According to the repealed Lands Act and the new Lands Authority Act the commissioner of police is obliged to arraign all the persons who appeared on the deeds which were declared null. The previous law, which was in force when the controversial deals were made in 2015, states that “proceedings for an offence under this Act shall be taken by the Police decided by the Court of Magistrates as a court of criminal judicature.”
The new Lands Authority law which came into force in 2017 also makes it clear that “whenever, and as soon as, the Chief Audit Officer firmly establishes the existence of suspected cases of irregularities and, or suspected cases of criminal offences concerning the responsibilities of the auditee under review, the Chairperson of the Board shall, if the Chief Audit Officer is of the opinion that the irregularity, if proved, would constitute a criminal offence, immediately inform the Commissioner of Police and the Minister.”
Following the court decision, the police – who can initiate criminal proceedings based on information of any criminal activity – have not taken any action against Gaffarena and the land he was given has not yet been returned to the State.
Two contracts were struck down by court which included a 6,000 square metre parcel of land in Ta’ Kandja, Siġġiewi, which was overvalued by €615,000, and another parcel of land in Naxxar, measuring 5,000 square metres which was overvalued by €467,000. This land should be returned back to the public unless the court’s decision is reversed at the appeal stage.
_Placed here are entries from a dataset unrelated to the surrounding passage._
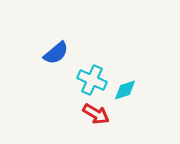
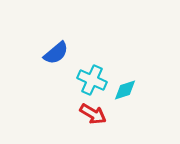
red arrow: moved 3 px left
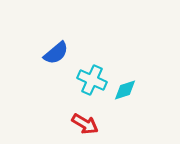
red arrow: moved 8 px left, 10 px down
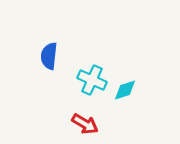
blue semicircle: moved 7 px left, 3 px down; rotated 136 degrees clockwise
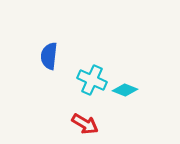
cyan diamond: rotated 40 degrees clockwise
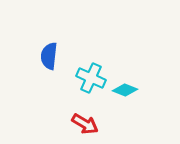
cyan cross: moved 1 px left, 2 px up
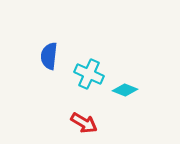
cyan cross: moved 2 px left, 4 px up
red arrow: moved 1 px left, 1 px up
Dismissing the revocation as an “exercise founded on a political basis” Gaffarena has indeed filed an appeal, arguing that the judgment is null because it was given regarding an entity – the Commissioner for Lands – that no longer existed by the time the judgment was handed down.
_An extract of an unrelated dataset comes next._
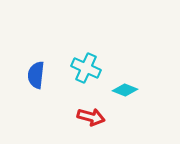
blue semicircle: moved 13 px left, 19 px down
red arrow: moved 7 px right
Moreover, a Sliema house which was part of the €3.4 million cash-and-land deals the government paid Gaffarena was demolished after the court struck down the deal.
Questions sent to the Attorney General on whether government intends to take any criminal action against Gaffarena or anyone involved in what the NAO described as collusion remain unanswered.
The scandal was revealed by The Shift News journalist Caroline Muscat who at the time was a senior journalist for The Times of Malta in 2015. The government had paid €1.65 million for part ownership of the Valletta property that Gaffarena had bought for a fraction of the price just weeks earlier.
The investigation stopped the transfer of millions more and protected the families owning the property from further exploitation. Gaffarena had acquired parcels of land as part of the deal equivalent to the size of more than 10 football pitches – the total estimate of the deal that at that point had managed to go through was €3.4 million, in cash and parcels of land, to Gaffarena.
In its judgment, the court concluded that the government had acquired part of the building which is owned by all owners but only compensated one owner so it deemed the contracts invalid. This is in line with conclusions in the NAO report that compensation should have been proportionally paid to all the co-owners.
The six government properties and parcels of land which Gaffarena got in exchange for part of a building in Valletta were overvalued by €1.8 million, the court confirmed in its judgement.